Lost and Found features brief profiles of historic landmarks and structures, one lost and one saved.

Lost

Opened in 1938, the Bangor Park Swimming Pool was built by the Works Progress Administration and the Borough of Bangor, located in Northampton County’s “slate belt.” Its design, conceived by architect Wesley Blintz, was unusual: instead of being dug into the ground, the huge pool was built above the ground, and locker rooms, lobby, and concession stand were tucked below the concrete deck. Interior cabinets and counters were fashioned from locally quarried slate. Its most distinctive feature, the Art Deco style entrance, was built of poured concrete. Despite the community’s fervent desire to preserve the pool, years of deterioration forced the borough to demolish it. All that remains is the entrance.

 

Found

Leap-the-Dips is the world’s oldest roller coaster! Erected in 1902 at Lakemont Park in Al­toona, Blair County, by the E. Joy Morris Company of Philadelphia, the amusement park ride cost twelve thousand dollars to build.

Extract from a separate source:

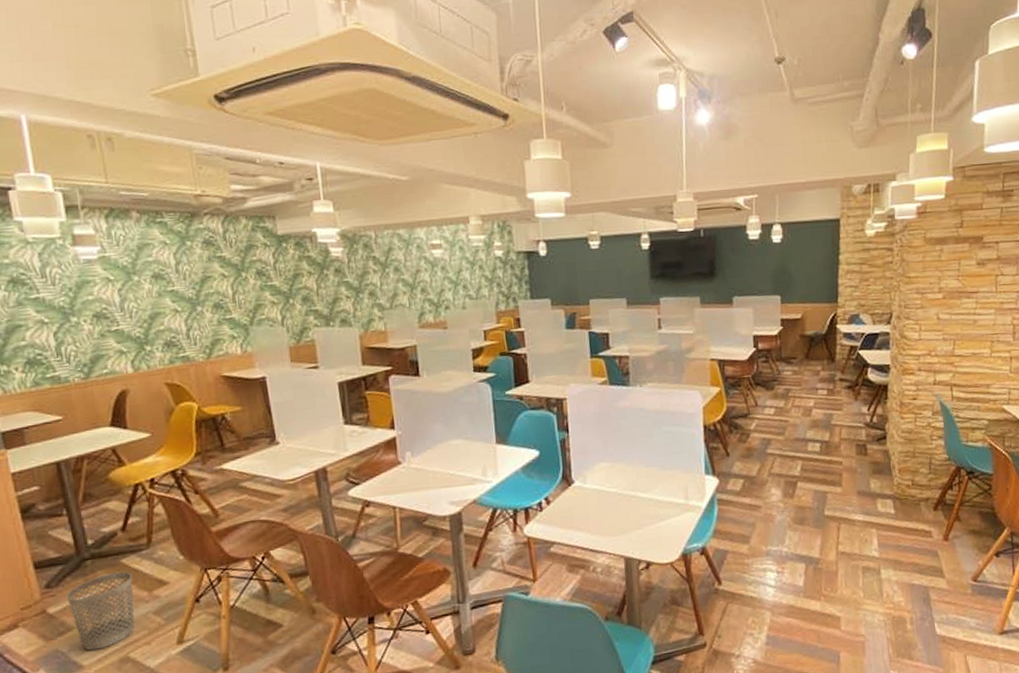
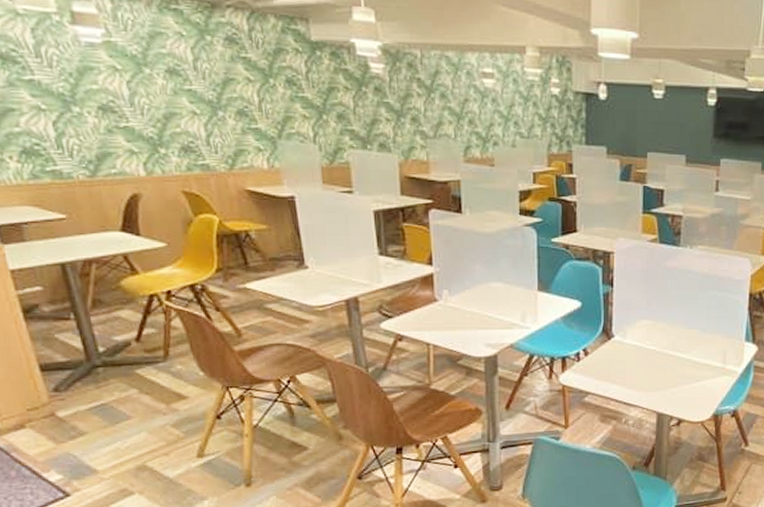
wastebasket: present [66,571,135,651] -> none [77,382,152,457]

It is the last known example in the United States of a side-friction figure-eight roller coaster. The wooden structure – named to the National Register of Historic Places in 1991 and designated a National Historic Landmark five years later – had been neglected and out of operation for fourteen years. However, a one-million dollar restoration this year put the roller coaster back on track, and it recently opened for the 1999 summer season.